Although there are several ways to address this exercise, I recommend using the python package Biopython. This package contains tools that can be used in computational molecular biology. Here is a useful tutorial for using Biopython. I will draw from this tutorial below.
$ conda install -c conda-forge biopython
or
$ pip install biopython
note: This is assuming you use the python package manager conda or miniconda or have pip installed. If you don't have either of these installed, I recommend miniconda (installation instructions here).

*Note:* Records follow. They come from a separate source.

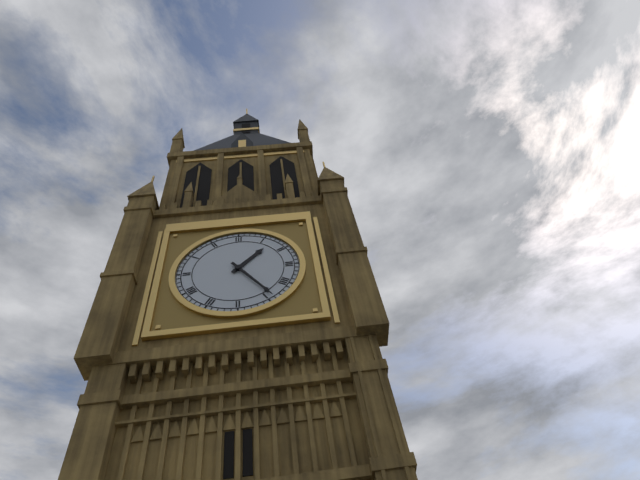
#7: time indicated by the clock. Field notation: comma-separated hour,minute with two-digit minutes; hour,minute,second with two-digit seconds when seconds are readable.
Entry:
1,24
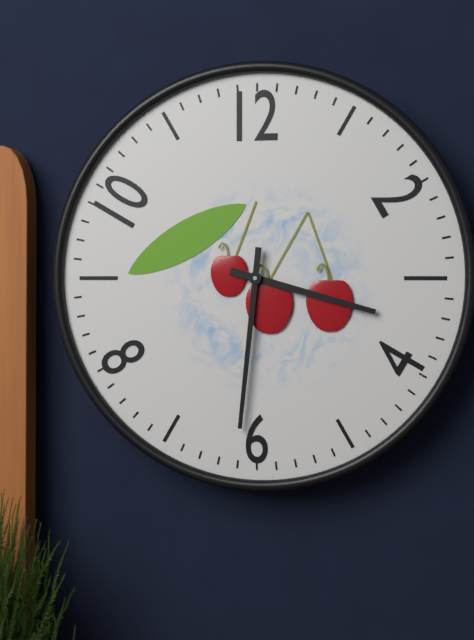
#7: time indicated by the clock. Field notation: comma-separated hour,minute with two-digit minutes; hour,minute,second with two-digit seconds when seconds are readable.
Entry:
3,31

Now within your python scripts you can import biopython using the following:
>>> import Bio
>>> from Bio.Seq import Seq
You can now create Seq objects using biopython. Try it out
>>> my_seq = Seq("ATGCATTAACTAGAT")
>>> nuc_string = "ATGCATGTATAC"
>>> my_seq2 = Seq(nuc_string)
>>> print(my_seq)
>>> print(my_seq2)
>>> my_seq_str = str(my_seq)
>>> print(my_seq_str)
In most ways, we can deal with Seq objects as if they were normal python strings:
>>> for index, letter in enumerate(my_seq):
>>> print(index, letter)
>>>
>>> print(len(my_seq))
Also like a python string, you can do slices iwth a start, stop, and stride. For example, we can get the first, second, and third codon positions of this DNA sequence:
>>> my_seq[0::3]
>>> my_seq[1::3]
>>> my_seq[2::3]
The Seq object differs from the Python string in the methods it supports. You can’t do this with a plain string:
>>> my_seq.complement()
>>> my_seq.reverse_complement()
>>> my_seq.transcribe()
>>> my_seq.translate()
And, although not necessary to complete this project, you can also process entire fasta files with biopython
>>> fna_seqs = {}
>>> from Bio import SeqIO
>>> for seq_record in SeqIO.parse("orchid.fasta", "fasta"):
>>> fna_seqs[seq_record.id] = seq_record
You should create a directory for each sequence that contains two files: (1) a fasta file with that sample's DNA sequence and (2) a fasta file with that sample's amino acid sequence.
- A DNA sequence alignment in fasta format
- A text file called "log.txt" with (1) the number of samples, (2) the number of unique sampling dates, (3) the number of variable sites in the DNA sequence, and (4) the number of variable sites in the protein sequence.
- A protein alignment file in fasta format
- A directory for each sequence that contains its individual DNA sequence and protein sequence
Use ExampleAlignment.fasta as a test fasta file- but this will not be the file that will be used to test your script. I would draw out your approach using pseudocode before you start coding. What are the primary tasks you need to address? What kind of script will you write to address that task? You got this!